↓↓↓

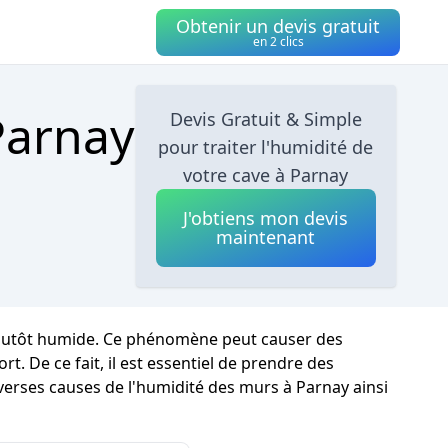
Obtenir un devis gratuit
en 2 clics
 Parnay
Devis Gratuit & Simple
pour traiter l'humidité de
votre cave à Parnay
J'obtiens mon devis
maintenant
t plutôt humide. Ce phénomène peut causer des
. De ce fait, il est essentiel de prendre des
iverses causes de l'humidité des murs à Parnay ainsi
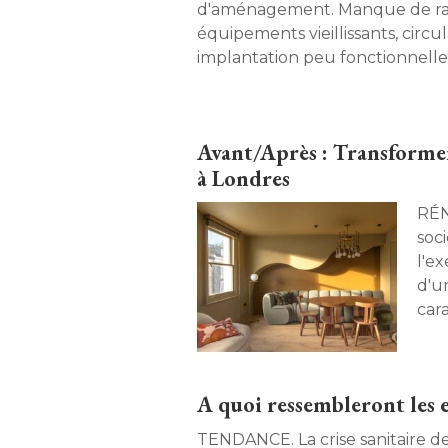
d'aménagement. Manque de ra
équipements vieillissants, circ
implantation peu fonctionnelle
les difficultés. Pourtant, il suff
aménagements bien pensés po
radicalement les espaces, com
Avant/Après : Transformer
dix rénovations inspirantes. 
à Londres 
RÉNOVATION. 
soc
l'ex
d'u
car
vict
aus
d'un
A quoi ressembleront les e
TENDANCE. La crise sanitaire de 2020 a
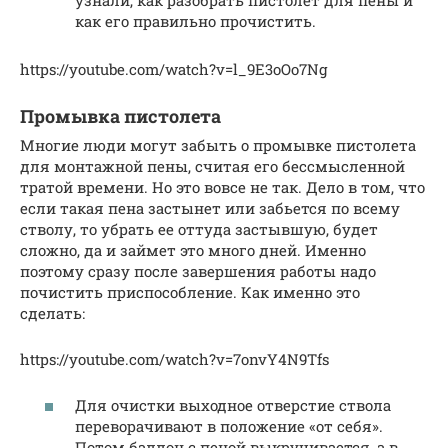
как его правильно прочистить.
https://youtube.com/watch?v=l_9E3oOo7Ng
Промывка пистолета
Многие люди могут забыть о промывке пистолета
для монтажной пены, считая его бессмысленной
тратой времени. Но это вовсе не так. Дело в том, что
если такая пена застынет или забьется по всему
стволу, то убрать ее оттуда застывшую, будет
сложно, да и займет это много дней. Именно
поэтому сразу после завершения работы надо
почистить приспособление. Как именно это
сделать:
https://youtube.com/watch?v=7onvY4N9Tfs
Для очистки выходное отверстие ствола
переворачивают в положение «от себя».
Потом баллон с пеной выкручивается, а в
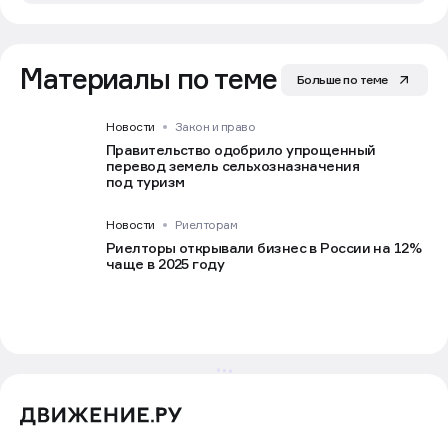
Материалы по теме
Больше по теме
Новости
Закон и право
Правительство одобрило упрощенный
перевод земель сельхозназначения
под туризм
Новости
Риелторам
Риелторы открывали бизнес в России на 12%
чаще в 2025 году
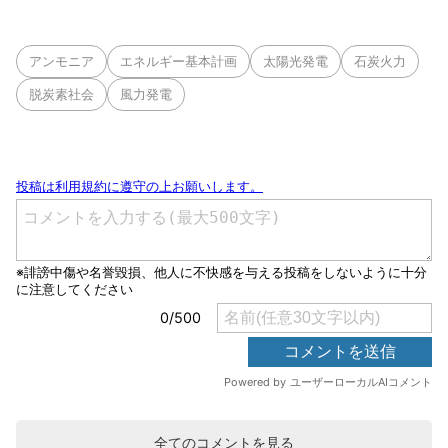
アンモニア
エネルギー基本計画
太陽光発電
石炭火力
脱炭素社会
風力発電
全てのコメントを見る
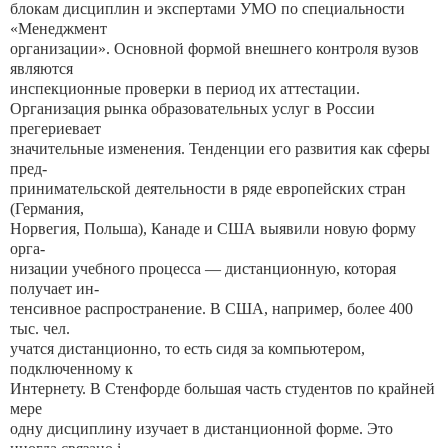
блокам дисциплин и экспертами УМО по специальности
«Менеджмент
организации». Основной формой внешнего контроля вузов
являются
инспекционные проверки в период их аттестации.
Организация рынка образовательных услуг в России
прегериевает
значительные изменения. Тенденции его развития как сферы
пред-
принимательской деятельности в ряде европейских стран
(Германия,
Норвегия, Польша), Канаде и США выявили новую форму
орга-
низации учебного процесса — дистанционную, которая
получает ин-
тенсивное распространение. В США, например, более 400
тыс. чел.
учатся дистанционно, то есть сидя за компьютером,
подключенному к
Интернету. В Стенфорде большая часть студентов по крайней
мере
одну дисциплину изучает в дистанционной форме. Это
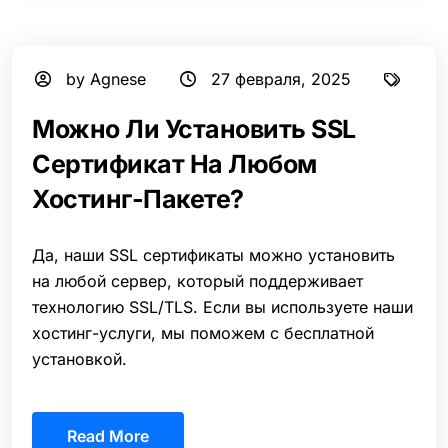
by Agnese
27 февраля, 2025
Можно Ли Установить SSL
Сертификат На Любом
Хостинг-Пакете?
Да, наши SSL сертификаты можно установить
на любой сервер, который поддерживает
технологию SSL/TLS. Если вы используете наши
хостинг-услуги, мы поможем с бесплатной
установкой.
Read More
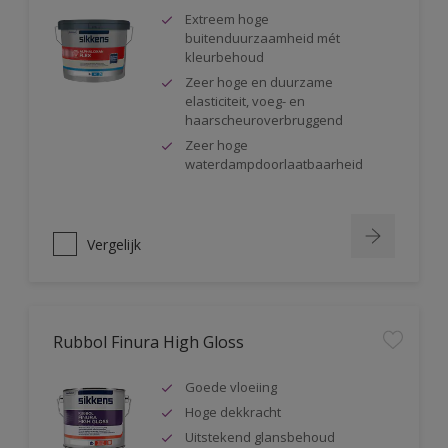
Extreem hoge
buitenduurzaamheid mét
kleurbehoud
Zeer hoge en duurzame
elasticiteit, voeg- en
haarscheuroverbruggend
Zeer hoge
waterdampdoorlaatbaarheid
Vergelijk
Rubbol Finura High Gloss
Goede vloeiing
Hoge dekkracht
Uitstekend glansbehoud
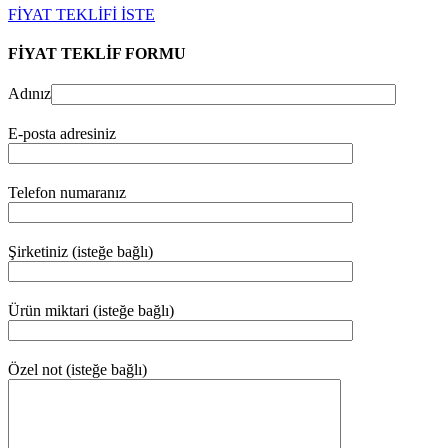
FİYAT TEKLİFİ İSTE
FİYAT TEKLİF FORMU
Adınız
E-posta adresiniz
Telefon numaranız
Şirketiniz (isteğe bağlı)
Ürün miktari (isteğe bağlı)
Özel not (isteğe bağlı)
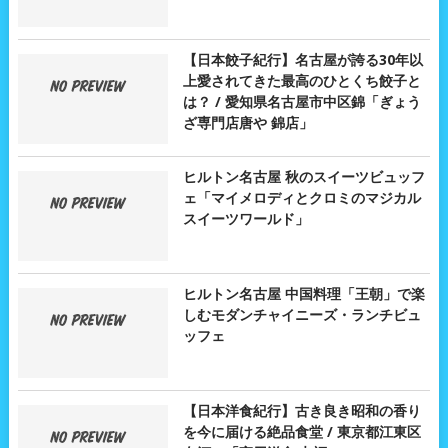
【日本餃子紀行】名古屋が誇る30年以
上愛されてきた最高のひとくち餃子と
は？ / 愛知県名古屋市中区錦「ぎょう
ざ専門店唐や 錦店」
ヒルトン名古屋 秋のスイーツビュッフ
ェ「マイメロディとクロミのマジカル
スイーツワールド」
ヒルトン名古屋 中国料理「王朝」で楽
しむモダンチャイニーズ・ランチビュ
ッフェ
【日本洋食紀行】古き良き昭和の香り
を今に届ける絶品食堂 / 東京都江東区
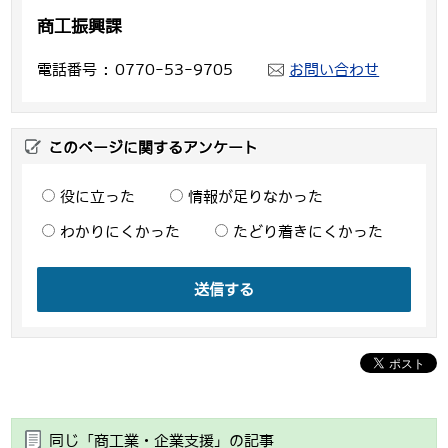
商工振興課
電話番号
0770-53-9705
お問い合わせ
このページに関するアンケート
役に立った
情報が足りなかった
わかりにくかった
たどり着きにくかった
送信する
同じ「商工業・企業支援」の記事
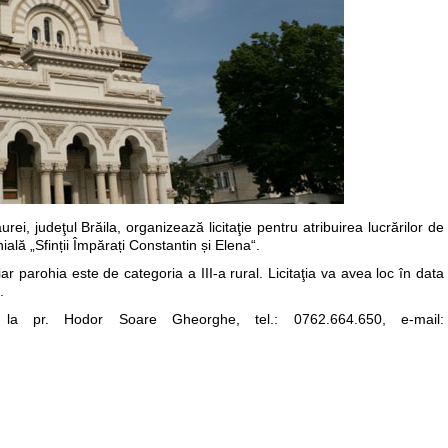
i, judeţul Brăila, organizează licitaţie pentru atribuirea lucrărilor de
ială „Sfinții Împărați Constantin și Elena“.
r parohia este de categoria a III-a rural. Licitaţia va avea loc în data
.
 la pr. Hodor Soare Gheorghe, tel.: 0762.664.650, e-mail:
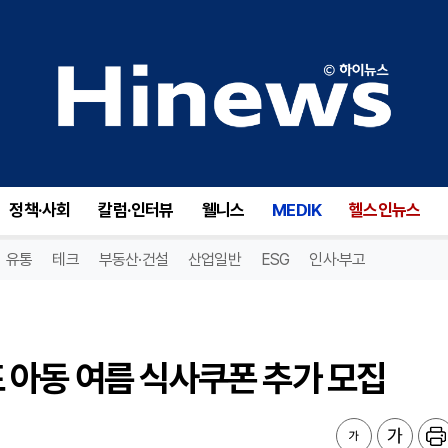
아동 여름 식사쿠폰 추가 모집
정책·사회
칼럼·인터뷰
웰니스
MEDIK
헬스인뉴스
유통
테크
부동산·건설
산업일반
ESG
인사·부고
 아동 여름 식사쿠폰 추가 모집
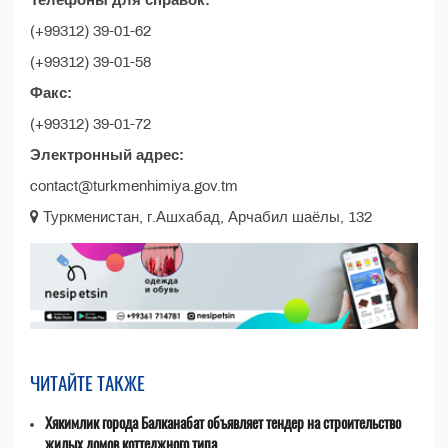
Телефоны для справок:
(+99312) 39-01-62
(+99312) 39-01-58
Факс:
(+99312) 39-01-72
Электронный адрес:
contact@turkmenhimiya.gov.tm
Туркменистан, г.Ашхабад, Арчабил шаёлы, 132
ЧИТАЙТЕ ТАКЖЕ
Хякимлик города Балканабат объявляет тендер на строительство
жилых домов коттеджного типа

↑↑↑

* **Instructions to follow**:
Copy out every row again, changing "Новости" to "События" each time it appears and leaving everything else as it is. Skip the pictures.

* **Written solution**:
Obtenir un devis gratuit
en 2 clics
 Parnay
Devis Gratuit & Simple
pour traiter l'humidité de
votre cave à Parnay
J'obtiens mon devis
maintenant
t plutôt humide. Ce phénomène peut causer des
. De ce fait, il est essentiel de prendre des
iverses causes de l'humidité des murs à Parnay ainsi
d'aménagement. Manque de ra
équipements vieillissants, circ
implantation peu fonctionnelle
les difficultés. Pourtant, il suff
aménagements bien pensés po
radicalement les espaces, com
Avant/Après : Transformer
dix rénovations inspirantes. 
à Londres 
RÉNOVATION. 
soc
l'ex
d'u
car
vict
aus
d'un
A quoi ressembleront les e
TENDANCE. La crise sanitaire de 2020 a
как его правильно прочистить.
https://youtube.com/watch?v=l_9E3oOo7Ng
Промывка пистолета
Многие люди могут забыть о промывке пистолета
для монтажной пены, считая его бессмысленной
тратой времени. Но это вовсе не так. Дело в том, что
если такая пена застынет или забьется по всему
стволу, то убрать ее оттуда застывшую, будет
сложно, да и займет это много дней. Именно
поэтому сразу после завершения работы надо
почистить приспособление. Как именно это
сделать:
https://youtube.com/watch?v=7onvY4N9Tfs
Для очистки выходное отверстие ствола
переворачивают в положение «от себя».
Потом баллон с пеной выкручивается, а в
Материалы по теме
Больше по теме
События
Закон и право
Правительство одобрило упрощенный
перевод земель сельхозназначения
под туризм
События
Риелторам
Риелторы открывали бизнес в России на 12%
чаще в 2025 году
アンモニア
エネルギー基本計画
太陽光発電
石炭火力
脱炭素社会
風力発電
全てのコメントを見る
блокам дисциплин и экспертами УМО по специальности
«Менеджмент
организации». Основной формой внешнего контроля вузов
являются
инспекционные проверки в период их аттестации.
Организация рынка образовательных услуг в России
прегериевает
значительные изменения. Тенденции его развития как сферы
пред-
принимательской деятельности в ряде европейских стран
(Германия,
Норвегия, Польша), Канаде и США выявили новую форму
орга-
низации учебного процесса — дистанционную, которая
получает ин-
тенсивное распространение. В США, например, более 400
тыс. чел.
учатся дистанционно, то есть сидя за компьютером,
подключенному к
Интернету. В Стенфорде большая часть студентов по крайней
мере
одну дисциплину изучает в дистанционной форме. Это
by Agnese
27 февраля, 2025
Можно Ли Установить SSL
Сертификат На Любом
Хостинг-Пакете?
Да, наши SSL сертификаты можно установить
на любой сервер, который поддерживает
технологию SSL/TLS. Если вы используете наши
хостинг-услуги, мы поможем с бесплатной
установкой.
Read More
Extreem hoge
buitenduurzaamheid mét
kleurbehoud
Zeer hoge en duurzame
elasticiteit, voeg- en
haarscheuroverbruggend
Zeer hoge
waterdampdoorlaatbaarheid
Vergelijk
Rubbol Finura High Gloss
Goede vloeiing
Hoge dekkracht
Uitstekend glansbehoud
FİYAT TEKLİFİ İSTE
FİYAT TEKLİF FORMU
Adınız
E-posta adresiniz
Telefon numaranız
Şirketiniz (isteğe bağlı)
Ürün miktari (isteğe bağlı)
Özel not (isteğe bağlı)
【日本餃子紀行】名古屋が誇る30年以
上愛されてきた最高のひとくち餃子と
は？ / 愛知県名古屋市中区錦「ぎょう
ざ専門店唐や 錦店」
ヒルトン名古屋 秋のスイーツビュッフ
ェ「マイメロディとクロミのマジカル
スイーツワールド」
ヒルトン名古屋 中国料理「王朝」で楽
しむモダンチャイニーズ・ランチビュ
ッフェ
【日本洋食紀行】古き良き昭和の香り
を今に届ける絶品食堂 / 東京都江東区
商工振興課
電話番号
0770-53-9705
お問い合わせ
このページに関するアンケート
役に立った
情報が足りなかった
わかりにくかった
たどり着きにくかった
送信する
同じ「商工業・企業支援」の記事
i, judeţul Brăila, organizează licitaţie pentru atribuirea lucrărilor de
ială „Sfinții Împărați Constantin și Elena“.
r parohia este de categoria a III-a rural. Licitaţia va avea loc în data
.
 la pr. Hodor Soare Gheorghe, tel.: 0762.664.650, e-mail:
아동 여름 식사쿠폰 추가 모집
정책·사회
칼럼·인터뷰
웰니스
MEDIK
헬스인뉴스
유통
테크
부동산·건설
산업일반
ESG
인사·부고
 아동 여름 식사쿠폰 추가 모집
Телефоны для справок:
(+99312) 39-01-62
(+99312) 39-01-58
Факс:
(+99312) 39-01-72
Электронный адрес:
contact@turkmenhimiya.gov.tm
Туркменистан, г.Ашхабад, Арчабил шаёлы, 132
ЧИТАЙТЕ ТАКЖЕ
Хякимлик города Балканабат объявляет тендер на строительство
жилых домов коттеджного типа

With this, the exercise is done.